Agreed but we are discussing cash flow positive rental properties. 

If you put 20% down and the tenants pay the mortgage for 25 years you're still way ahead of the game even if the purchase price goes down 20% because you haven't paid for the property the tenants have. 

Also I come from a small town in Northern Ontario where the cost of building materials for a house is higher than the cost of a house on the Real Estate Market. 

I too have made plans......


----------



## moneymusing (Apr 3, 2009)

Elmira Nancy said:


> Does real estate business make good amount of money? I want to become super rich in the future.If not, what other business do you recommend for good money making?


What is super rich to you? $1 million, $50 million, $10 billion? Making a million bucks can be done in nearly any entrepreneurial venture given the right business plan, a lot of sweat, and a little luck.

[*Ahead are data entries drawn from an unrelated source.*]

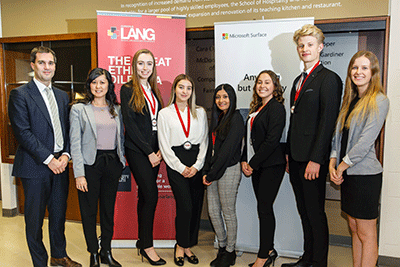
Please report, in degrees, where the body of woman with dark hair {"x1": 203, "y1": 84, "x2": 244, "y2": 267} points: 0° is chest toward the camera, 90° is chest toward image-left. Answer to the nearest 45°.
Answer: approximately 45°

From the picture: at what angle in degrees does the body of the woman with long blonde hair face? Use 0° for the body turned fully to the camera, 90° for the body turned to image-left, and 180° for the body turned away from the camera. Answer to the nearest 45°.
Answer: approximately 45°

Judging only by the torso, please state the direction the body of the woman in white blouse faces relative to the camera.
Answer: toward the camera

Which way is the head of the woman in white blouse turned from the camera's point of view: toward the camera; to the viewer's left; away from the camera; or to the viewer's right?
toward the camera

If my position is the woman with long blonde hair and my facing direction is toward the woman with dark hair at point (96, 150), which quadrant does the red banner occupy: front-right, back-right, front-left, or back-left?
front-right

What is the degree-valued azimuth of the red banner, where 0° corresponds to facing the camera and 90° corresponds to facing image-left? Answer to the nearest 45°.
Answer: approximately 0°

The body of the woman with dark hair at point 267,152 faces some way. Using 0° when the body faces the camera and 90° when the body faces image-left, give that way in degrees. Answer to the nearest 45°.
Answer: approximately 45°

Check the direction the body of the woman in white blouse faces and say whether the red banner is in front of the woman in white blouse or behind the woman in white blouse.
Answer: behind

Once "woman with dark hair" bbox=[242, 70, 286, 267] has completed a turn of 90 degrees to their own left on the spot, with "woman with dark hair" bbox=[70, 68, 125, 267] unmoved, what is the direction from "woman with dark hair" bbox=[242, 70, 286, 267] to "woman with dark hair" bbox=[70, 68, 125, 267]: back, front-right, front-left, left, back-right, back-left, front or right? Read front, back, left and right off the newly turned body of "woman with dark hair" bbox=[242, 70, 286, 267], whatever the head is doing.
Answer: back-right

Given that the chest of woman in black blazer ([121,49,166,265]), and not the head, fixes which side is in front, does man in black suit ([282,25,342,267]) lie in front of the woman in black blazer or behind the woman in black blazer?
in front

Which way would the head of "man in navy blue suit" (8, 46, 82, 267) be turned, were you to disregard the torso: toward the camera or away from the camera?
toward the camera
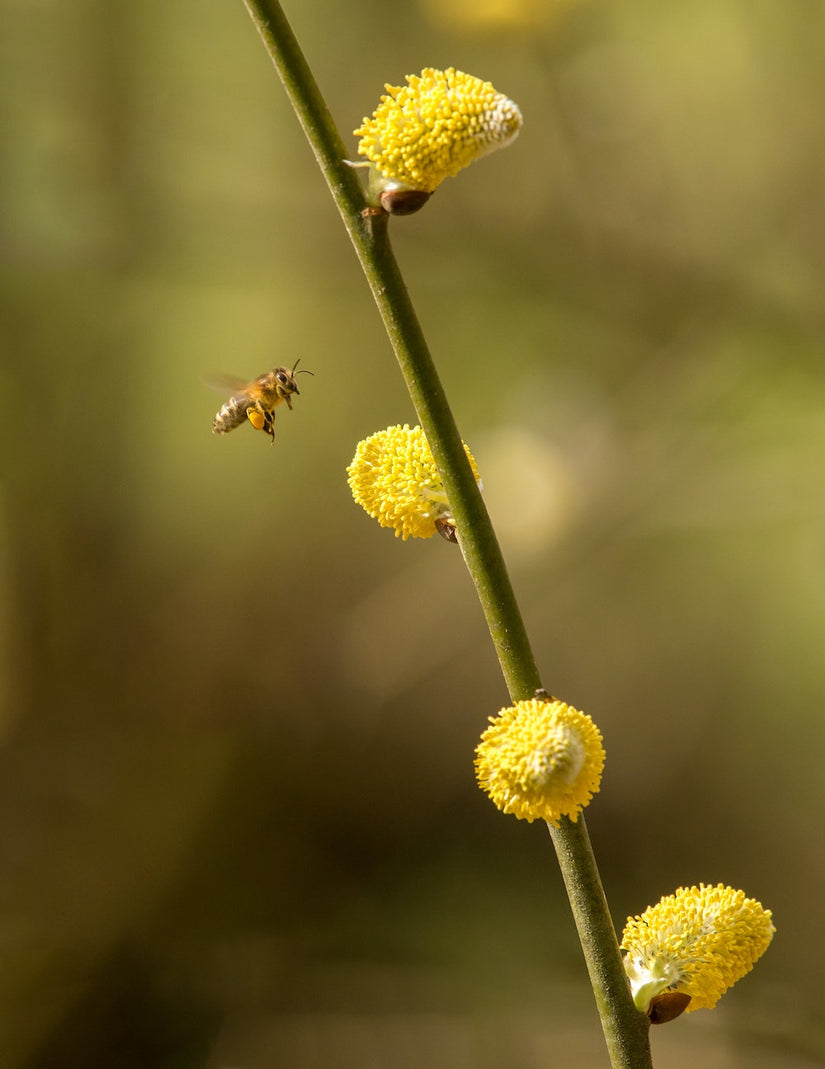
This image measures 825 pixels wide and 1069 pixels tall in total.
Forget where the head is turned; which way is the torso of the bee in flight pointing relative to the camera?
to the viewer's right
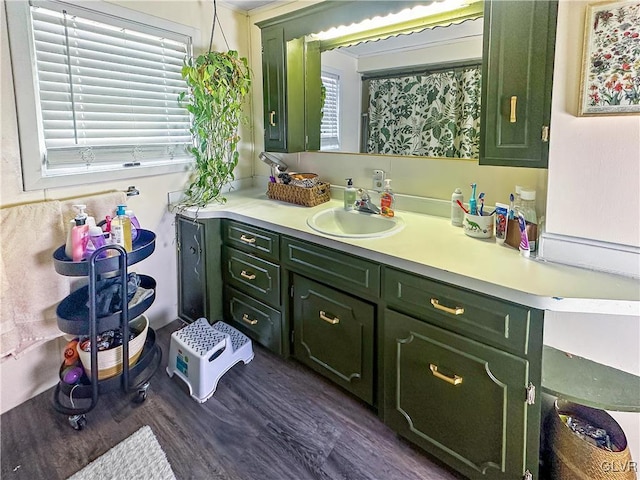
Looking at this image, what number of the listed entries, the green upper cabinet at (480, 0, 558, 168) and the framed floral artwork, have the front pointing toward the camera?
2

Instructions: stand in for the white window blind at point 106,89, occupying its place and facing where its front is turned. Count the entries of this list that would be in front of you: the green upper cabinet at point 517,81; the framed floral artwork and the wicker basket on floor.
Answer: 3

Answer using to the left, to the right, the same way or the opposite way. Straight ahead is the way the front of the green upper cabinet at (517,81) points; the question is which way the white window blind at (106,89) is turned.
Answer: to the left

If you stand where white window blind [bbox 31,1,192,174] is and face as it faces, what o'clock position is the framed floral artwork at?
The framed floral artwork is roughly at 12 o'clock from the white window blind.

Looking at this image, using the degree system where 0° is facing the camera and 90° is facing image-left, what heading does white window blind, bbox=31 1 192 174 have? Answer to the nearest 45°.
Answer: approximately 315°
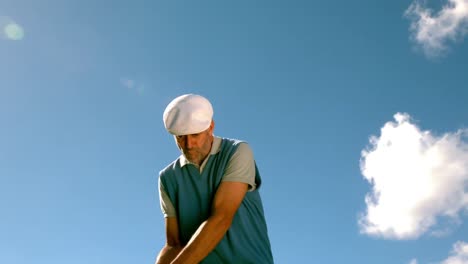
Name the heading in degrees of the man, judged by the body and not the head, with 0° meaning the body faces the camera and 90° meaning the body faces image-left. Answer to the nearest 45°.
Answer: approximately 45°
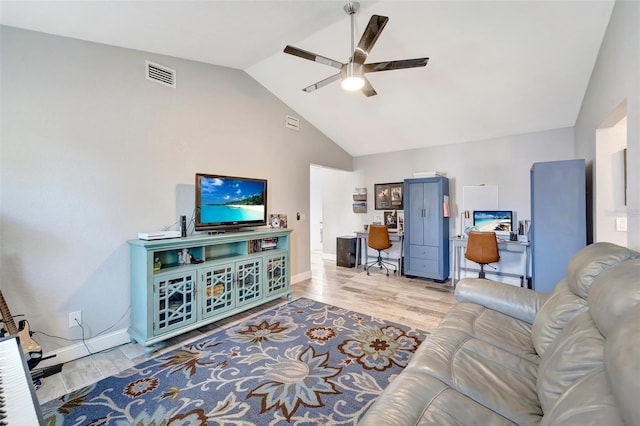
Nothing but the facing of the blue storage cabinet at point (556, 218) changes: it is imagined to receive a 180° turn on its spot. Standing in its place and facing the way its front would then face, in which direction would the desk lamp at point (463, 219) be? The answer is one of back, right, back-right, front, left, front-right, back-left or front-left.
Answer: back-left

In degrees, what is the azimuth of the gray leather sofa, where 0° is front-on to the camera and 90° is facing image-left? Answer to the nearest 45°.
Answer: approximately 90°

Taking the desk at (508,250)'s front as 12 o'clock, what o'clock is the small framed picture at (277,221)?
The small framed picture is roughly at 2 o'clock from the desk.

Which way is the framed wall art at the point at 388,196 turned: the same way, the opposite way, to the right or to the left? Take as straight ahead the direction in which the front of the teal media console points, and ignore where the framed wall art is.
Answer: to the right

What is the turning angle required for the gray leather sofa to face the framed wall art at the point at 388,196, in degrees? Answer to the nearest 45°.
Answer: approximately 45° to its right

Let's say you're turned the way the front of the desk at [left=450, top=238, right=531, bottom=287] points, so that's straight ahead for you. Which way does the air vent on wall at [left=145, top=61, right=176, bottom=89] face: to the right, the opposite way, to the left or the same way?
to the left

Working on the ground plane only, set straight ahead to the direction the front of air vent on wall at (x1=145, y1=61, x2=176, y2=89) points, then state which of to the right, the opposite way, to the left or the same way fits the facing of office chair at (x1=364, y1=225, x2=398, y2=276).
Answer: to the left

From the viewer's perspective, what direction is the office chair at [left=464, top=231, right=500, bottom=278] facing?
away from the camera

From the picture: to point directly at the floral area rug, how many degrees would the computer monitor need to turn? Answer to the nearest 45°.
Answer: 0° — it already faces it

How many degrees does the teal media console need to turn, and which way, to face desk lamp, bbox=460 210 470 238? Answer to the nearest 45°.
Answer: approximately 45° to its left

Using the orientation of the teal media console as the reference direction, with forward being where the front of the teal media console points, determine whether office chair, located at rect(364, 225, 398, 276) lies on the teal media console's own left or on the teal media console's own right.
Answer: on the teal media console's own left

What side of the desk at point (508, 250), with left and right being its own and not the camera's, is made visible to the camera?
front

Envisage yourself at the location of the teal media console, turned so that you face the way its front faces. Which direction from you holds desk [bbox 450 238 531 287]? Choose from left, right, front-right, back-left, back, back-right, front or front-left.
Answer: front-left

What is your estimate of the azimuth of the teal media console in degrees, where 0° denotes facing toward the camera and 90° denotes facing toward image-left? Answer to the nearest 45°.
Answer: approximately 315°

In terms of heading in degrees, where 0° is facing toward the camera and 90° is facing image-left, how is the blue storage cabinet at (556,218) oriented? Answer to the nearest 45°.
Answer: approximately 90°

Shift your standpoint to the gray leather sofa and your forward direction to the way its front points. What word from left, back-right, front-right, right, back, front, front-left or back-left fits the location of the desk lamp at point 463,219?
right

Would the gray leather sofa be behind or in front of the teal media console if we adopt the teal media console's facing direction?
in front
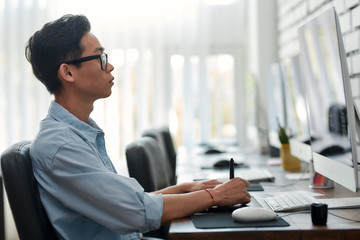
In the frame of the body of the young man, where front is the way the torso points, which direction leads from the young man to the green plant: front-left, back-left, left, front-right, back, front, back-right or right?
front-left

For a billion dollar business you're going to need people in the right places and a complete obsession with your goal. I don't think there are any accidental billionaires out there.


----------



## Rickson9 (Apr 9, 2009)

Elmira Nancy said:


> Does real estate business make good amount of money? I want to become super rich in the future.If not, what other business do you recommend for good money making?


I recommend understanding financial statements in order to make money.

If you're not willing to do that, then I guess there's just the lottery.


----------



## sprocket1200 (Aug 21, 2009)

maybe check out the list of the top 50 richest people in the world. very few real estate moguls there...


----------



## Berubeland (Sep 6, 2009)

Sprocket I can assure you that even if the business they are in isn't real estate a good percentage of their net worth will be tied up in real estate in the form of houses to live in and buildings/land that are owned by their business.


----------



## sprocket1200 (Aug 21, 2009)

yes, i absolutely agree. with all those business earnings, why would you pay a landlord rent. thank you for helping make my point. the businesses own their real estate assets, they don't invest in real estate to make money. that is what businesses are for....


----------



## grimace (Feb 20, 2010)

*How to Make $$$*

A good option is commercial real estate or mixed use. With commercial real estate you have known leases, no tenant legislation - strictly contract law - and the tenants pay all expenses so your net income is known from day 1. If you buy solid commercial properties with good corporate commercial tenants the return is almost guaranteed...

I personally prefer mixed use - for example stores on ground floor, offices on second floor and aprtments on top floor.


----------



## Berubeland (Sep 6, 2009)

I too am a fan of mixed use buildings.

Smaller commercial spaces are pretty easy to to rent and once rented have pretty low turnover. 

It the tenant doesn't pay rent... 21 days later you lock the door. No muss no fuss.


----------